The unit's original manufacturer, Tadiran, is now working to preserve it in a company factory in Afula. The company had brought back retired employees to take on a special task. All who have returned are not back for good, Tadiran said in a statement, noting specifically that they have come back to help with a one-off project that requires knowledge from the old days.

In 1959, Denver-based philanthropist Hannah Logasa donated funds for air-conditioning to the Midreshet Ben-Gurion educational center.

"The weather in the Negev might, perhaps, justify use of air-conditioners," Ben-Gurion said at the time. "Although I wonder if it would be wise to let our people become dependent on an ultra-modern accessory like this. In fact, I am of the opinion that it would be better to adapt ourselves to the weather conditions prevailing in this part of the world, rather than the other way around,” he wrote in his book.

However, he agreed to install the air-conditioner in his small, yet cozy home, but only after he stepped down from his post as head of state in 1963 and went on to spend the rest of his days in his home in Sde Boker.
──────────────────────────────
» **Brief A**:
Answer these questions using the text on Ben-Gurion's air-conditioner.
(i) In which city is the Tadiran factory where the unit is being preserved?
(ii) In which city was Hannah Logasa based?
(iii) In what year did Ben-Gurion step down from his post as head of state?
» **Brief B**:
From the text on Ben-Gurion's air-conditioner, reproduce word for word the part that opens with the words containing "The unit's original" and closes with "the old days.".

Stored data:
──────────────────────────────
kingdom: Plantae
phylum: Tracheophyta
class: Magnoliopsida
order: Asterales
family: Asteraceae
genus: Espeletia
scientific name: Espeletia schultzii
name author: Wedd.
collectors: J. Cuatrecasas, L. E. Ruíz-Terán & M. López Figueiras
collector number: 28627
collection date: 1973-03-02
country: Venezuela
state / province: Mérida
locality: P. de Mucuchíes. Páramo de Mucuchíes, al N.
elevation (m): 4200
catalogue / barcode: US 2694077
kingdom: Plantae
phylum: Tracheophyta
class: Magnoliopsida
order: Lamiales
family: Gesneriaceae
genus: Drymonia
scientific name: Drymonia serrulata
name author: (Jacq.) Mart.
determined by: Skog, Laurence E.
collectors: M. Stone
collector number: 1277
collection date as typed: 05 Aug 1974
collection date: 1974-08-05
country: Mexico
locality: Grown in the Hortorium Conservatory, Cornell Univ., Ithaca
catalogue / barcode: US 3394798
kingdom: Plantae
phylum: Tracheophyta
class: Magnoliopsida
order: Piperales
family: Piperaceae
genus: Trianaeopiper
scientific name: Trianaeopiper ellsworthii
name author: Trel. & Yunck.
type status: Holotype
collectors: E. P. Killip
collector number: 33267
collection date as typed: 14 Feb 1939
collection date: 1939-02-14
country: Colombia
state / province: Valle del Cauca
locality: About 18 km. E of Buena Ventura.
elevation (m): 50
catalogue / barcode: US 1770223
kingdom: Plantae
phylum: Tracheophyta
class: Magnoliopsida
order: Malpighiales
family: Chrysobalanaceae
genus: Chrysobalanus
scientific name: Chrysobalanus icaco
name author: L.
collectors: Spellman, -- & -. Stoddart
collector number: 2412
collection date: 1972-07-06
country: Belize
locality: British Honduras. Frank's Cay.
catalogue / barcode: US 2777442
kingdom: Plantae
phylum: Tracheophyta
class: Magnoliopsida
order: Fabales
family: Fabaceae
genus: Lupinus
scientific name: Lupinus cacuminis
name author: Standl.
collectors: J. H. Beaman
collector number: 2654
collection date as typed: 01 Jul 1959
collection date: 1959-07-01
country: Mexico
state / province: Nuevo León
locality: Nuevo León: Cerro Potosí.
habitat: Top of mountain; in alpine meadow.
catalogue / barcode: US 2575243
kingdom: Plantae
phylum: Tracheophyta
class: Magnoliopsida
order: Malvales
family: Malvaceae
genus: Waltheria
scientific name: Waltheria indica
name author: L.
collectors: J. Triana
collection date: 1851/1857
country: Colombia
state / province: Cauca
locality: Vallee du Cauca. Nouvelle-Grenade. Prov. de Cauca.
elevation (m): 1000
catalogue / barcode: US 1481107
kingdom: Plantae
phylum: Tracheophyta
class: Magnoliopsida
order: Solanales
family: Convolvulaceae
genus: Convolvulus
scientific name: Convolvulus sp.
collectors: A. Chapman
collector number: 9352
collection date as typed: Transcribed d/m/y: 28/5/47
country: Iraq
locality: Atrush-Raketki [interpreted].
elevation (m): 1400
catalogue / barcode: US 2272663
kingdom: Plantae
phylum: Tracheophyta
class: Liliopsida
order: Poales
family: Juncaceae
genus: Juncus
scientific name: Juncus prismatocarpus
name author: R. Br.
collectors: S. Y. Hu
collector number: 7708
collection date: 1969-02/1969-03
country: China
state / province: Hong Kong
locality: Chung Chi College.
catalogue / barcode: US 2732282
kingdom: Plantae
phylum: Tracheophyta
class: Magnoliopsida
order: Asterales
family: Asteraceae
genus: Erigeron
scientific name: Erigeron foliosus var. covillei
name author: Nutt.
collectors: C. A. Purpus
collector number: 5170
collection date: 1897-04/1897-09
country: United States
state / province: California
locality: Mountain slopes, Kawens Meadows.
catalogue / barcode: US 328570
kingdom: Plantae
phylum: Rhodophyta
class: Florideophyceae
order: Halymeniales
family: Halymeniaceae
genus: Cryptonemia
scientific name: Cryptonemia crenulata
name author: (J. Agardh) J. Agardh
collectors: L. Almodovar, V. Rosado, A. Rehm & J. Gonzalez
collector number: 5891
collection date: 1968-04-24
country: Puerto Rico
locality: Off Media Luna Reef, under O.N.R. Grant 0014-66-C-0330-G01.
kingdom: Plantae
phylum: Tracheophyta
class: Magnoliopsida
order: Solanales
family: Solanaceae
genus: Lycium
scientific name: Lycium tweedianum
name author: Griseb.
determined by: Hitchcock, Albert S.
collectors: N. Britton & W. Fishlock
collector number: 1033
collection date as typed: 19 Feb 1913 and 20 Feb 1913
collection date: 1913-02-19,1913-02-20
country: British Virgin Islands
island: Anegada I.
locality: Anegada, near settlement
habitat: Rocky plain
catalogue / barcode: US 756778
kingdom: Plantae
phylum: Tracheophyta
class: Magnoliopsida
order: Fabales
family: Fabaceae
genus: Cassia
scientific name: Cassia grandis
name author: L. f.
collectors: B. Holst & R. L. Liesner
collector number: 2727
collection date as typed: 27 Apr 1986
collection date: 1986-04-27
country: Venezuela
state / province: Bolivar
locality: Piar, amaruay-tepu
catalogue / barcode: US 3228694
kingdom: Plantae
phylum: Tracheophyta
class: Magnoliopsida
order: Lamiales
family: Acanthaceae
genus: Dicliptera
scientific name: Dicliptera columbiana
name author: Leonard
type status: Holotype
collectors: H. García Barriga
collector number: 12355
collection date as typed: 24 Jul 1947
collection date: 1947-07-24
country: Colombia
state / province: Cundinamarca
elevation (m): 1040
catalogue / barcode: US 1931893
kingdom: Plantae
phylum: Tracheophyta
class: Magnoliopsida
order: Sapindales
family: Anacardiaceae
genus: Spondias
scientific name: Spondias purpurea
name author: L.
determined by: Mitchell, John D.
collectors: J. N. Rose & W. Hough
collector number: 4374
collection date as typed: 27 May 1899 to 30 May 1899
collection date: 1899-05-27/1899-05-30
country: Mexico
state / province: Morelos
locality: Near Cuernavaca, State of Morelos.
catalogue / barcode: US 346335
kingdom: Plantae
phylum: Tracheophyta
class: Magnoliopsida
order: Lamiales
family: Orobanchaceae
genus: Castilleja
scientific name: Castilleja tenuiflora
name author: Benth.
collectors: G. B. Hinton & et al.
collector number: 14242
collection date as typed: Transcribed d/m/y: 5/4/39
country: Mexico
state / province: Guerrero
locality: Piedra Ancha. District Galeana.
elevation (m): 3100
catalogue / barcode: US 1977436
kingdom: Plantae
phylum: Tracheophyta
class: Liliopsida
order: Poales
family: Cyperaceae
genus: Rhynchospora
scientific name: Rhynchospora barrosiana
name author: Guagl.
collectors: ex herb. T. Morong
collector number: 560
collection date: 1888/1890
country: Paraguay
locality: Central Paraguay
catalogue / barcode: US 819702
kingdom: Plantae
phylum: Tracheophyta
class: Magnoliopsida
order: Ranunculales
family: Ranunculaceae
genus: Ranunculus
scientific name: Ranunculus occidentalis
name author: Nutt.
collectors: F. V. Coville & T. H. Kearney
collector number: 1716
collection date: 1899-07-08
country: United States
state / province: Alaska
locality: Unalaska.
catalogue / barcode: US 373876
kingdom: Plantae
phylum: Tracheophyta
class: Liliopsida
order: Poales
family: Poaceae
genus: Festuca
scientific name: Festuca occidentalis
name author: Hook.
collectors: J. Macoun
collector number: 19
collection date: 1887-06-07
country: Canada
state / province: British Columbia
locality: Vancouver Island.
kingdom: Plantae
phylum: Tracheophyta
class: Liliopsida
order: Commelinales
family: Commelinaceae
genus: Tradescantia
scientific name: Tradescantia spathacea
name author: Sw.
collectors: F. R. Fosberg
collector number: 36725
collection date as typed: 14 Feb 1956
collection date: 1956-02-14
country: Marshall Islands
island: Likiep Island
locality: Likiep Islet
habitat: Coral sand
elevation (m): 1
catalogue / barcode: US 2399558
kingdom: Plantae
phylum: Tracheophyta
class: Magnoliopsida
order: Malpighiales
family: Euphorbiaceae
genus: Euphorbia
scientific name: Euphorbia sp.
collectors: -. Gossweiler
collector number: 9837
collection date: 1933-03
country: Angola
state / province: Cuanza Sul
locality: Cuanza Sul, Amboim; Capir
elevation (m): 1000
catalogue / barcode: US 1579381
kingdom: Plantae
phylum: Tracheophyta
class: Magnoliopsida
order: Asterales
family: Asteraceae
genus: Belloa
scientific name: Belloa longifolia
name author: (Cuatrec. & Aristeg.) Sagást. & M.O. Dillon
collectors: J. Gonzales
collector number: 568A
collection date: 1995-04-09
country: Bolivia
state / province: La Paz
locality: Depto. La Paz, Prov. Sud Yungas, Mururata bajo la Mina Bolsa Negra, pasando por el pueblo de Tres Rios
──────────────────────────────
» **Worked solution A**:
(i) Afula
(ii) Denver
(iii) 1963

» **Worked solution B**:
The unit's original manufacturer, Tadiran, is now working to preserve it in a company factory in Afula. The company had brought back retired employees to take on a special task. All who have returned are not back for good, Tadiran said in a statement, noting specifically that they have come back to help with a one-off project that requires knowledge from the old days.